An epicutaneous test is positive if the average wheal diameter after 15 minutes is 4 mm larger than that of negative controls; otherwise, the test is negative. The histamine controls should be positive to ensure that results are not falsely negative because of the effect of antihistaminic drugs.

Intradermal tests. If epicutaneous tests are negative, duplicate 0.02 mL intradermal injections of negative control and antigen solutions are made into the volar surface of the forearm using a 26- or 27-gauge needle on a syringe. The crossed diameters of the wheals induced by the injections should be recorded.
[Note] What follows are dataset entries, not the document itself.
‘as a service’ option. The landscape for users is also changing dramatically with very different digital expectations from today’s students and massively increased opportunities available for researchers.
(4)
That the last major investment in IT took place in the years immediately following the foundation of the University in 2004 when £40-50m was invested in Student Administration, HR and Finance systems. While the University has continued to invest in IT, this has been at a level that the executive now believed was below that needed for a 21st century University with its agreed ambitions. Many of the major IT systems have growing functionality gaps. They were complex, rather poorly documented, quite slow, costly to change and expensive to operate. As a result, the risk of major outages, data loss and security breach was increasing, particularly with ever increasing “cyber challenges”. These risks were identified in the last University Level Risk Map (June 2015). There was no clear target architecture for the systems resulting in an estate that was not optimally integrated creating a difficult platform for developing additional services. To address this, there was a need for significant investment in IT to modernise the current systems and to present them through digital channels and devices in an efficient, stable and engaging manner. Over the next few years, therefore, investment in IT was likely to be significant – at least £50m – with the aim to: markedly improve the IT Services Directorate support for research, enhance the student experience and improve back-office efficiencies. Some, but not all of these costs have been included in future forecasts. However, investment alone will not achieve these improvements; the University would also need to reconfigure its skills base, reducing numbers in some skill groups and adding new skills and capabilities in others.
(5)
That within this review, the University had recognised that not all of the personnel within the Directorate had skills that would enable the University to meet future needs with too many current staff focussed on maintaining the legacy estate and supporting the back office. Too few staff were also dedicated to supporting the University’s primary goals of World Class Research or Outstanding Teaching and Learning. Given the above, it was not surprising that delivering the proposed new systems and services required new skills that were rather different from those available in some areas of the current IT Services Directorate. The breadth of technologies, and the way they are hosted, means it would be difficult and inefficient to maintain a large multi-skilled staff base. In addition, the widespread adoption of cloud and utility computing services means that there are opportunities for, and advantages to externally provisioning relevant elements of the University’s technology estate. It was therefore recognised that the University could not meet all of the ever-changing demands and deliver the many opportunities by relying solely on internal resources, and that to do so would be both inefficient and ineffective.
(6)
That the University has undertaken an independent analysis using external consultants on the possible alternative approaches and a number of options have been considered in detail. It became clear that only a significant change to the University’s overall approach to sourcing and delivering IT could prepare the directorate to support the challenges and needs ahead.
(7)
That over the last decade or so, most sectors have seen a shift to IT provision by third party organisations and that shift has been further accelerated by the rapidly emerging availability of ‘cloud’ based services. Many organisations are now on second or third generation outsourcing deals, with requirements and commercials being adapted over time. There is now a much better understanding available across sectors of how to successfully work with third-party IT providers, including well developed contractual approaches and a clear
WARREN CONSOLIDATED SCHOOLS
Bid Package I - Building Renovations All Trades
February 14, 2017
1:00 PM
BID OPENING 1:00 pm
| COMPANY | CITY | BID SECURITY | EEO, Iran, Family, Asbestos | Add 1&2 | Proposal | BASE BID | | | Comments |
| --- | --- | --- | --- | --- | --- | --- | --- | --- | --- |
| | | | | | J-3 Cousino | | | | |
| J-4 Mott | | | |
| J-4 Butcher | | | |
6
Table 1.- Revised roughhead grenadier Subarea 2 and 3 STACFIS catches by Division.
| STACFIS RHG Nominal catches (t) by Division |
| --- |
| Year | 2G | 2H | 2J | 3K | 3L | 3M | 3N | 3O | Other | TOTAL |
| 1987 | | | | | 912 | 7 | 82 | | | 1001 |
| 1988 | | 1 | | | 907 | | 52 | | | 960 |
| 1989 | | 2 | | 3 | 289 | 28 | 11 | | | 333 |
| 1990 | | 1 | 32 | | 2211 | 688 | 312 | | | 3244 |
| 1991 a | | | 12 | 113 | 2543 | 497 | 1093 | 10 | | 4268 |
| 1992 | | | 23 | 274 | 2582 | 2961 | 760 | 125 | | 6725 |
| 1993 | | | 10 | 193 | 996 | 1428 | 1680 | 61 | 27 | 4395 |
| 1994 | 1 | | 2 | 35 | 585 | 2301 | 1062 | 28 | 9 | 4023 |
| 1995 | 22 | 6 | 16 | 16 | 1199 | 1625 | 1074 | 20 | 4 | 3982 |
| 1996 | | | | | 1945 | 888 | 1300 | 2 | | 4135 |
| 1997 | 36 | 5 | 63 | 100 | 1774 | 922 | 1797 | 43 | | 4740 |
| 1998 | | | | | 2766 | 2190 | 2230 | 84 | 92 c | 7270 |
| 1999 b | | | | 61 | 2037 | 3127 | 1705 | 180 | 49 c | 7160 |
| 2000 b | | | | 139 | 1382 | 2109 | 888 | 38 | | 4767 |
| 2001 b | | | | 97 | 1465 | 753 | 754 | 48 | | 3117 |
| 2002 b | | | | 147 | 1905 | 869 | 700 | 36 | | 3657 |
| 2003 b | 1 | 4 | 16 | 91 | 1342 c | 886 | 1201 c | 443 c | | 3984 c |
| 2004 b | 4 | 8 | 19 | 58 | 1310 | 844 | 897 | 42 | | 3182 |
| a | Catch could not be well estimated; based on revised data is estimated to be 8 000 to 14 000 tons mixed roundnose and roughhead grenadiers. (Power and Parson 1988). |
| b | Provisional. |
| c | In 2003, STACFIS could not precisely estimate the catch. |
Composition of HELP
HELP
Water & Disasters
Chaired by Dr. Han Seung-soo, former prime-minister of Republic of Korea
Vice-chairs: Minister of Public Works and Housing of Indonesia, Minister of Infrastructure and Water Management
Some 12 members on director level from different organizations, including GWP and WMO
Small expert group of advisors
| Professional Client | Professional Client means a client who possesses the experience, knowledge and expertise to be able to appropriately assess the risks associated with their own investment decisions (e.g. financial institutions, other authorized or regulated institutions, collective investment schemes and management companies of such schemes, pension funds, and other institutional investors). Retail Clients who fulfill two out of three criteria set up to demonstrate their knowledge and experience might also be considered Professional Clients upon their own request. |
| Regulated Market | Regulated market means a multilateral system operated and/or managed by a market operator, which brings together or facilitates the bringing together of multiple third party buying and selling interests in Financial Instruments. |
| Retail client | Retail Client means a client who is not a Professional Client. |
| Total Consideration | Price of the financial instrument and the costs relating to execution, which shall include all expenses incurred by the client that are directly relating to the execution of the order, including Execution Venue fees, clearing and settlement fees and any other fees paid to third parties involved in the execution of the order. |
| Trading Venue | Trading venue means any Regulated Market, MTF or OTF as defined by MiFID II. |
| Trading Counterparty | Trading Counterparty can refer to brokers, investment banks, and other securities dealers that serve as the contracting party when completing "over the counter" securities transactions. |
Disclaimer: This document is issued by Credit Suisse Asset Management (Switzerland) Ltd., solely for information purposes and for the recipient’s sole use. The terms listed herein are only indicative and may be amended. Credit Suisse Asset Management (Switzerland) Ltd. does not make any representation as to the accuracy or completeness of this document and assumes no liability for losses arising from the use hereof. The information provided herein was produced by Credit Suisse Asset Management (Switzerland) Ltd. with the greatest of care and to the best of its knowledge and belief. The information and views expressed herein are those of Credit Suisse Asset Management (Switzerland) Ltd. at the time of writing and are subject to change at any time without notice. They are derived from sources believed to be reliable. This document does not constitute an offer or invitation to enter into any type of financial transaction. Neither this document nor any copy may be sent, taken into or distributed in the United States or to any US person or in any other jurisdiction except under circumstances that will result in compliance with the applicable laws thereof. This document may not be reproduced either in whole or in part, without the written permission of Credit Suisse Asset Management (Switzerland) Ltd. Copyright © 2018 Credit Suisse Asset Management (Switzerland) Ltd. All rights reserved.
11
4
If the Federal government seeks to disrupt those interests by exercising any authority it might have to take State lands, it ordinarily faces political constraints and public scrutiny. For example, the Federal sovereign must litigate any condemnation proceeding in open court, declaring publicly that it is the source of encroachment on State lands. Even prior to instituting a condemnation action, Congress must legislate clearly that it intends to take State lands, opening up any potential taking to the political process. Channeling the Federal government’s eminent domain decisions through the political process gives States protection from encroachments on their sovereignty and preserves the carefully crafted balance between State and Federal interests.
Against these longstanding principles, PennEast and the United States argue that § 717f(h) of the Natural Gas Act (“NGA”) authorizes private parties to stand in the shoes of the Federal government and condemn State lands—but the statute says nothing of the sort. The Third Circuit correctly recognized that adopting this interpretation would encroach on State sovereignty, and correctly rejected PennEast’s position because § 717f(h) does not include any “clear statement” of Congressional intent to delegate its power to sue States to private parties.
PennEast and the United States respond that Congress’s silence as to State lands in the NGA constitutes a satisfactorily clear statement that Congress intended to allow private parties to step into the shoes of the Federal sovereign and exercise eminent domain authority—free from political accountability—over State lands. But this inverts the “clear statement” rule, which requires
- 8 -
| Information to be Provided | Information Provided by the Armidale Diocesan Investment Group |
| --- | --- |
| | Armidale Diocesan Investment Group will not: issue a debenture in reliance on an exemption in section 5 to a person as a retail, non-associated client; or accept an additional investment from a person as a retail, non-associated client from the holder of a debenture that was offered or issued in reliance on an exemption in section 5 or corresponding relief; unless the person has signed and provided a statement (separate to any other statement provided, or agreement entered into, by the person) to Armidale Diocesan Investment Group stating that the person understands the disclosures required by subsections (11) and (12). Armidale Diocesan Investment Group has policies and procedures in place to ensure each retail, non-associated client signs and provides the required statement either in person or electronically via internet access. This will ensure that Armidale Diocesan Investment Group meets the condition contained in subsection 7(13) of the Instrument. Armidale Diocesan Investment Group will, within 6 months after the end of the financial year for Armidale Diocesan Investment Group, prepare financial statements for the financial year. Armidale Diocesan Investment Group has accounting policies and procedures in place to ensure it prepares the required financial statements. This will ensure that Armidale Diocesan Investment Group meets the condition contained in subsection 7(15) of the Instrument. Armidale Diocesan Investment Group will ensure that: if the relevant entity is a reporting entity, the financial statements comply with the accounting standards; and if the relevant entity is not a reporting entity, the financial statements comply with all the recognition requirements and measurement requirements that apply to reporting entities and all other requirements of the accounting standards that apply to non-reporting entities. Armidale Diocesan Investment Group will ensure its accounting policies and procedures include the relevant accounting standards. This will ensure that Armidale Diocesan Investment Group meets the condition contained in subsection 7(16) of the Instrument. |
An intradermal test is positive if the average wheal diameter 15 minutes after injection is greater than or equal to 2 mm larger than the initial wheal size and also is greater than or equal to 2 mm larger than the negative controls. Otherwise, the tests are negative.

Desensitization

Patients who have a positive skin test to one of the penicillin determinants can be desensitized. This is a straightforward, relatively safe procedure that can be done orally or IV. Although the two approaches have not been compared, oral desensitization is regarded as safer to use and easier to perform. Patients should be desensitized in a hospital setting because serious IgE-mediated allergic reactions, although unlikely, can occur. Desensitization usually can be completed in approximately 4 hours, after which the first dose of penicillin is given ( Table_1 ). STD programs should have a referral center where patients who have positive skin test results can be desensitized. After desensitization, patients must be maintained on penicillin continuously for the duration of the course of therapy.


* Reprinted with permission from G.N. Beall in Annals of Internal Medicine (25).

** Aged penicillin is not an adequate source of minor determinants. Penicillin G should be freshly prepared or should come from a fresh-frozen source.